ACTION ITEM =>
When the string "Сума" is part of a line in the data below, report the whole line.

Detected change data
———

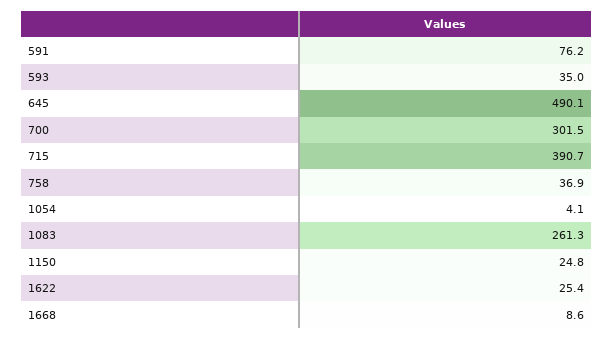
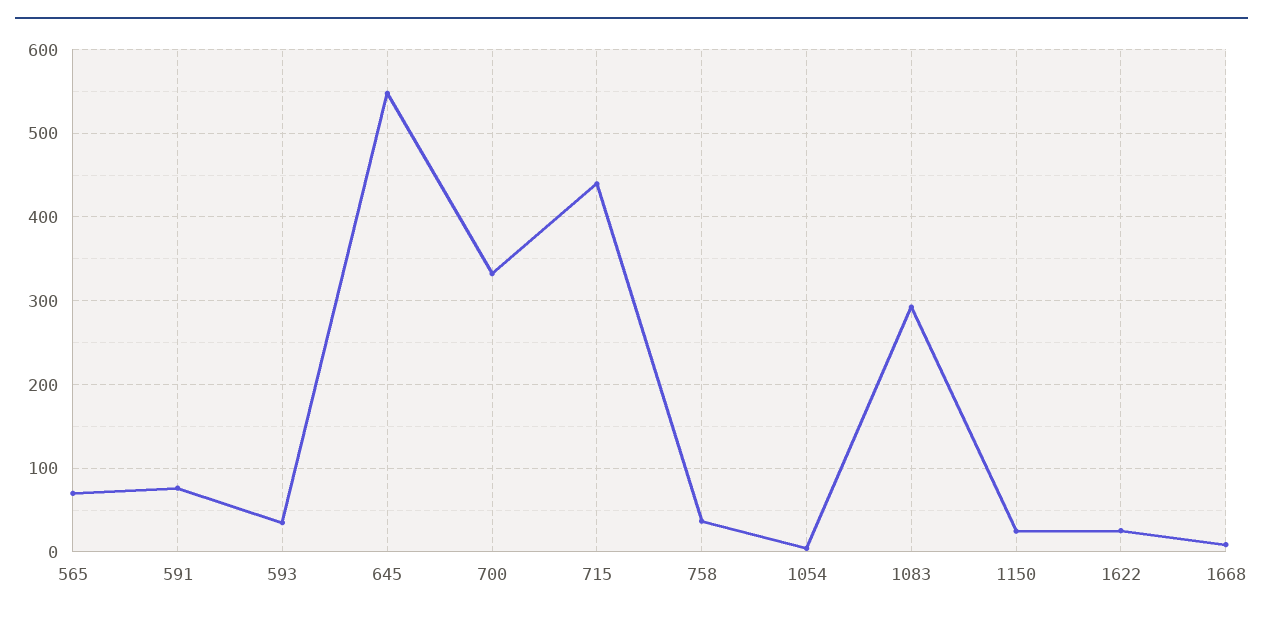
645: 490.1 -> 550
700: 301.5 -> 330
715: 390.7 -> 440
1083: 261.3 -> 290
565: none -> 70

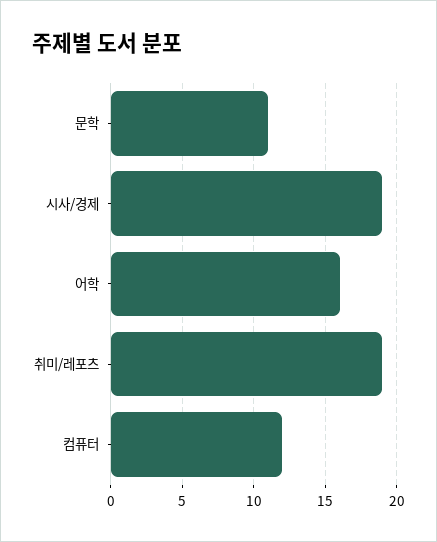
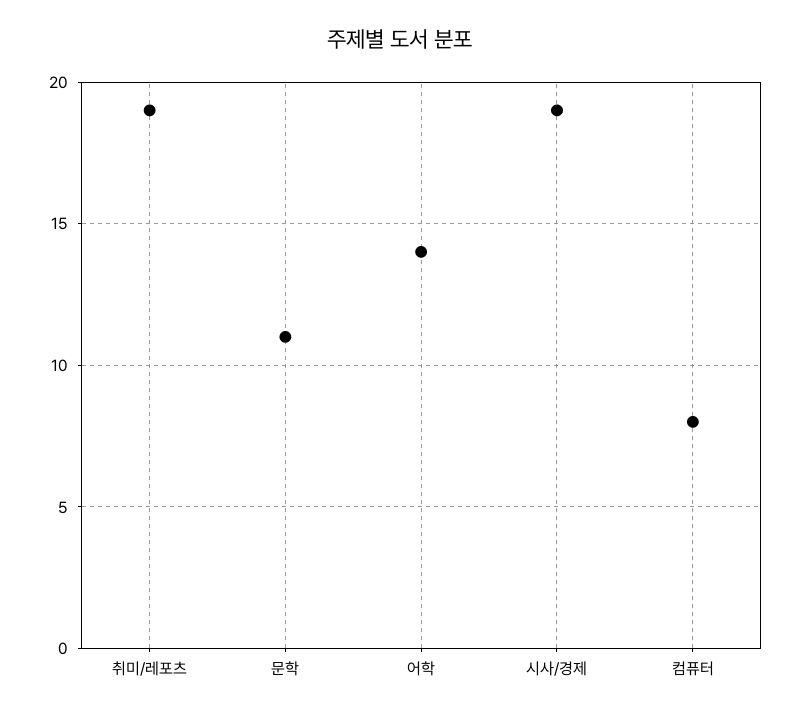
어학: 16 -> 14
컴퓨터: 12 -> 8

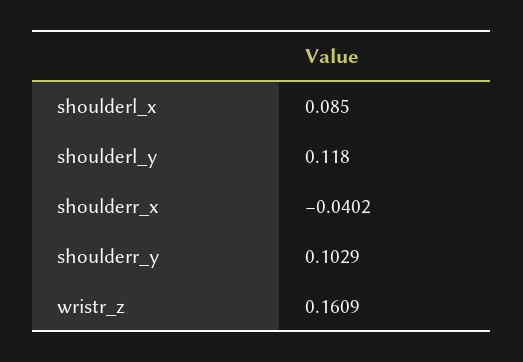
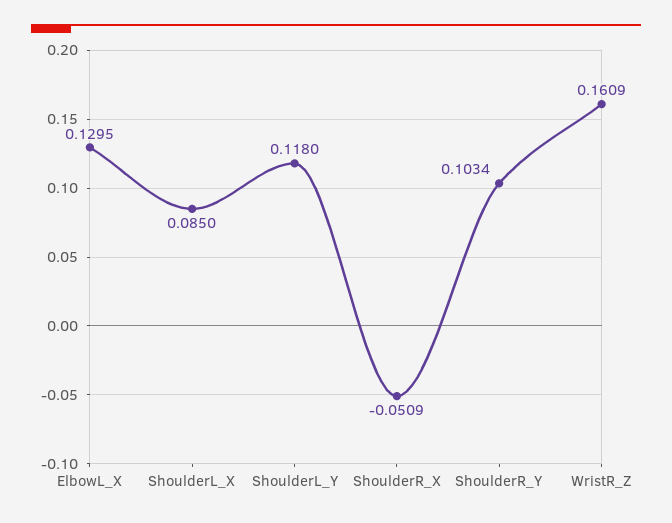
shoulderr_x: -0.0402 -> -0.0509
shoulderr_y: 0.1029 -> 0.1034
ElbowL_X: none -> 0.1295

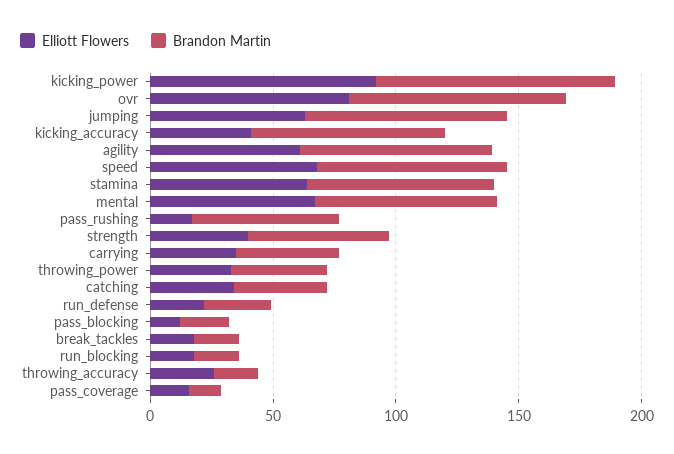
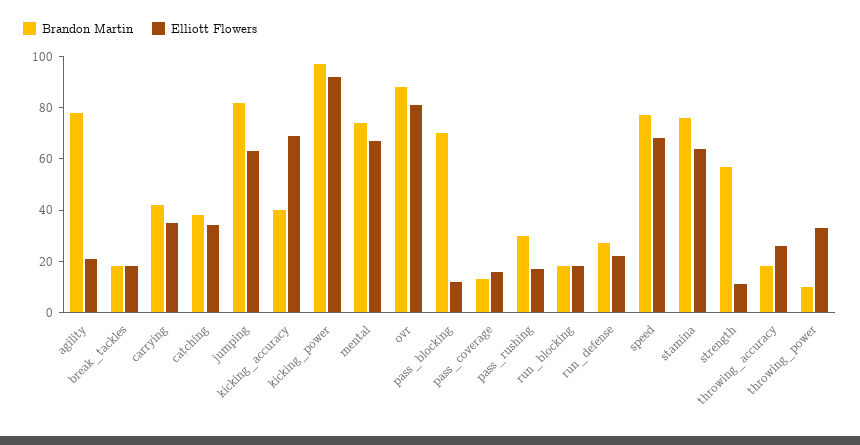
Elliott Flowers, kicking_accuracy: 40 -> 70
Brandon Martin, kicking_accuracy: 80 -> 40
Elliott Flowers, agility: 60 -> 20
Brandon Martin, pass_rushing: 60 -> 30
Elliott Flowers, strength: 40 -> 10
Brandon Martin, throwing_power: 40 -> 10
Brandon Martin, pass_blocking: 20 -> 70

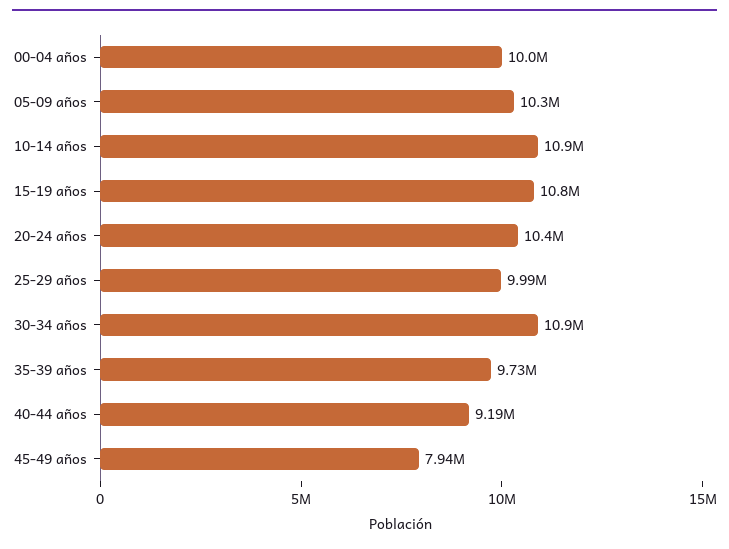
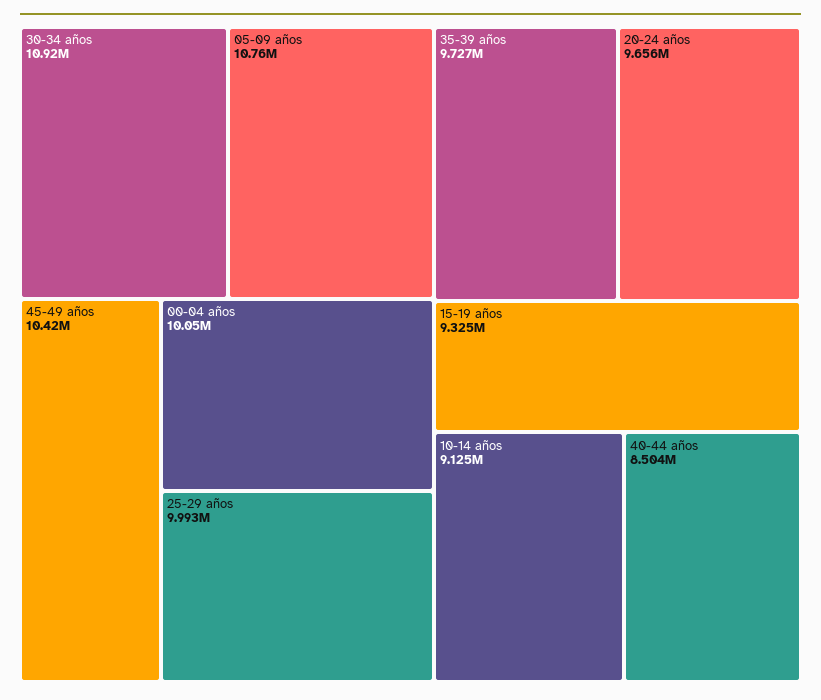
05-09 años: 10300000 -> 10760000
10-14 años: 10900000 -> 9125000
15-19 años: 10800000 -> 9325000
20-24 años: 10400000 -> 9656000
40-44 años: 9190000 -> 8504000
45-49 años: 7940000 -> 10420000

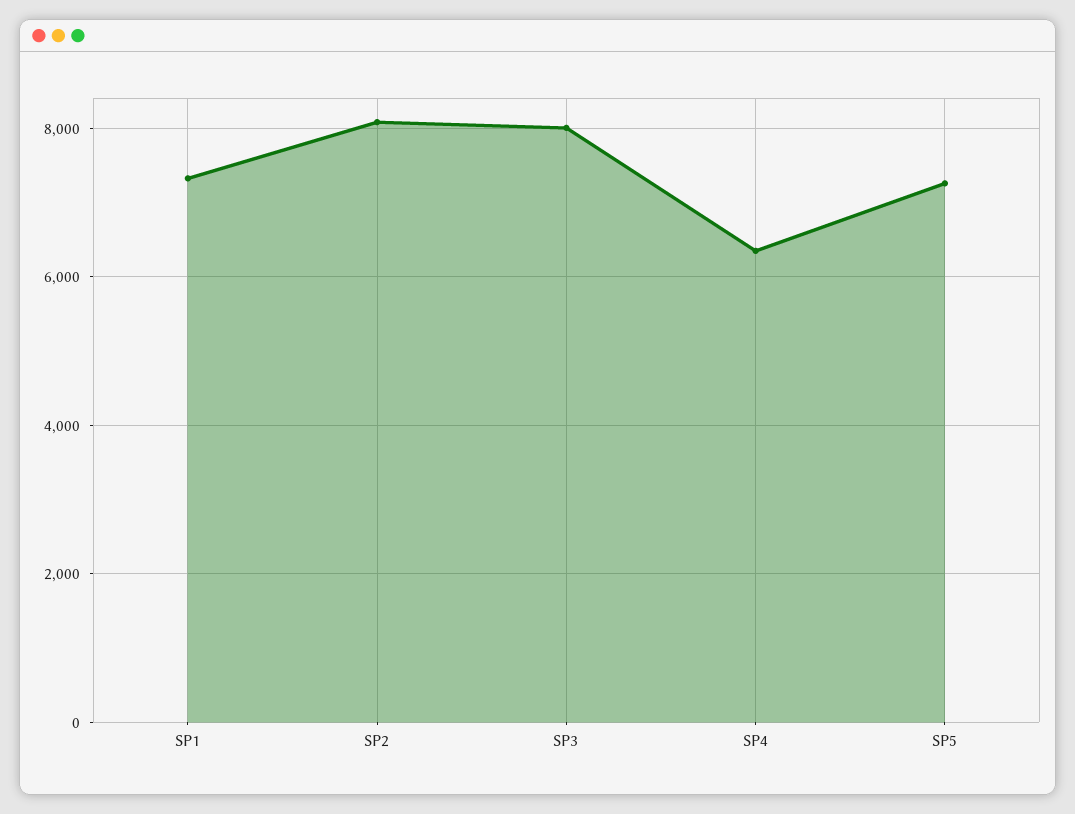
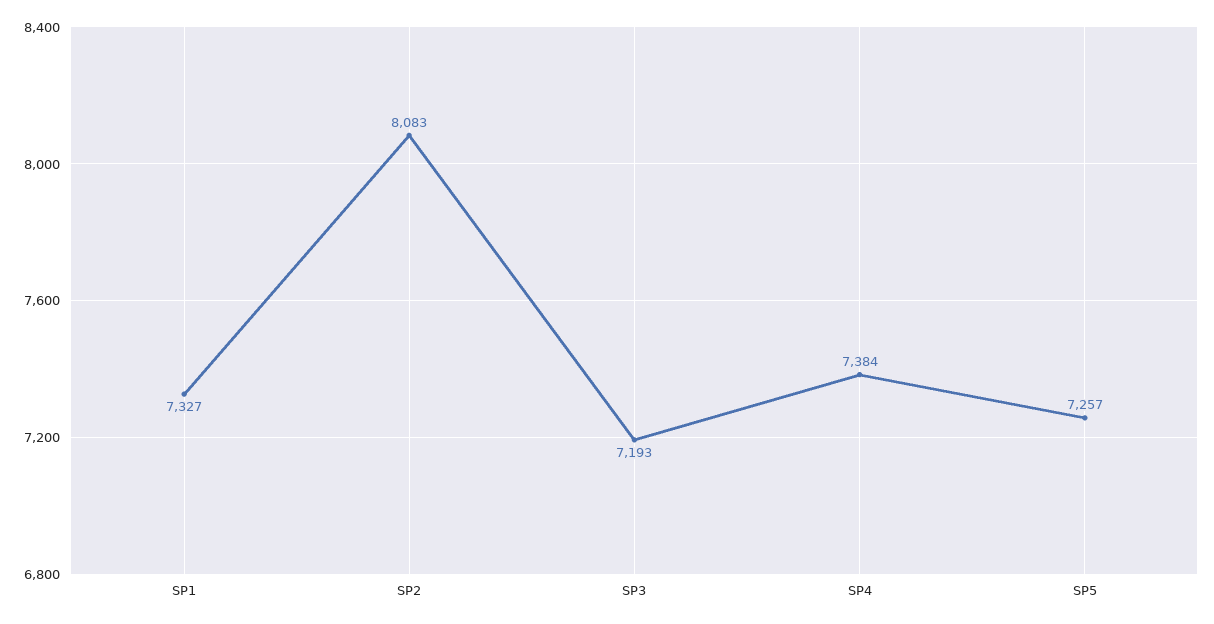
SP3: 8000 -> 7193
SP4: 6400 -> 7384

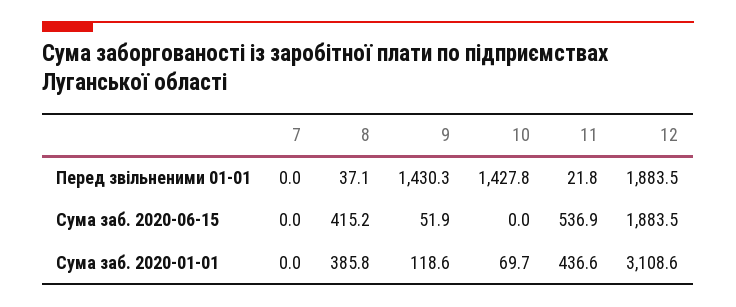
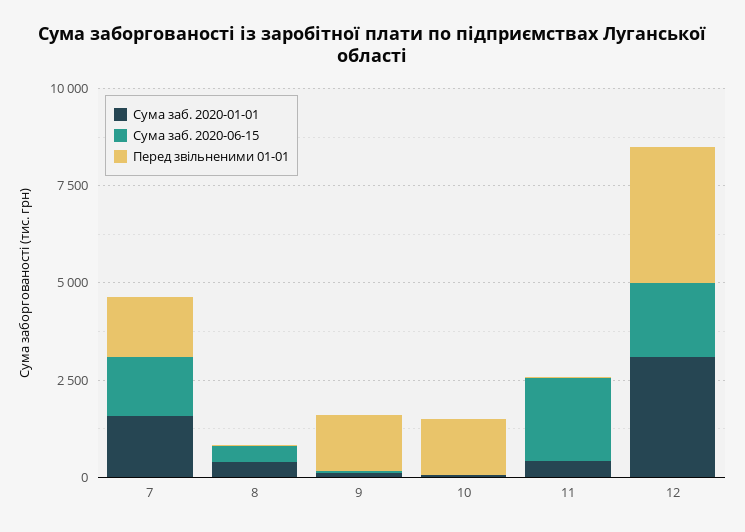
Перед звільненими 01-01, 7: 0 -> 1500
Перед звільненими 01-01, 12: 1883.5 -> 3500
Сума заб. 2020-06-15, 7: 0 -> 1500
Сума заб. 2020-06-15, 11: 536.9 -> 2000
Сума заб. 2020-01-01, 7: 0 -> 1500

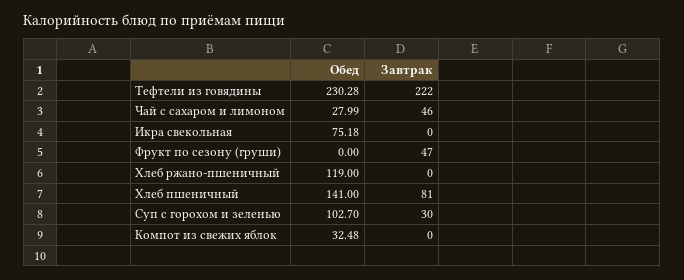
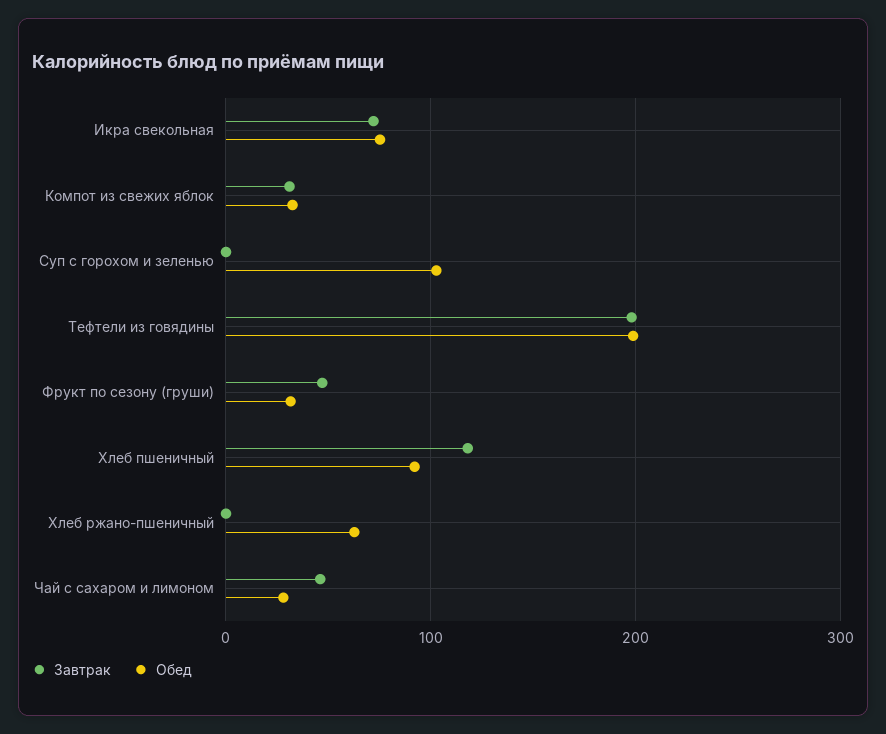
Обед, Тефтели из говядины: 230.28 -> 200
Завтрак, Тефтели из говядины: 222 -> 200
Завтрак, Икра свекольная: 0 -> 70
Обед, Фрукт по сезону (груши): 0 -> 30
Обед, Хлеб ржано-пшеничный: 119 -> 60
Обед, Хлеб пшеничный: 141 -> 90
Завтрак, Хлеб пшеничный: 81 -> 120
Завтрак, Суп с горохом и зеленью: 30 -> 0
Завтрак, Компот из свежих яблок: 0 -> 30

———

EXPECTED OUTPUT =>
Сума заб. 2020-06-15, 7: 0 -> 1500
Сума заб. 2020-06-15, 11: 536.9 -> 2000
Сума заб. 2020-01-01, 7: 0 -> 1500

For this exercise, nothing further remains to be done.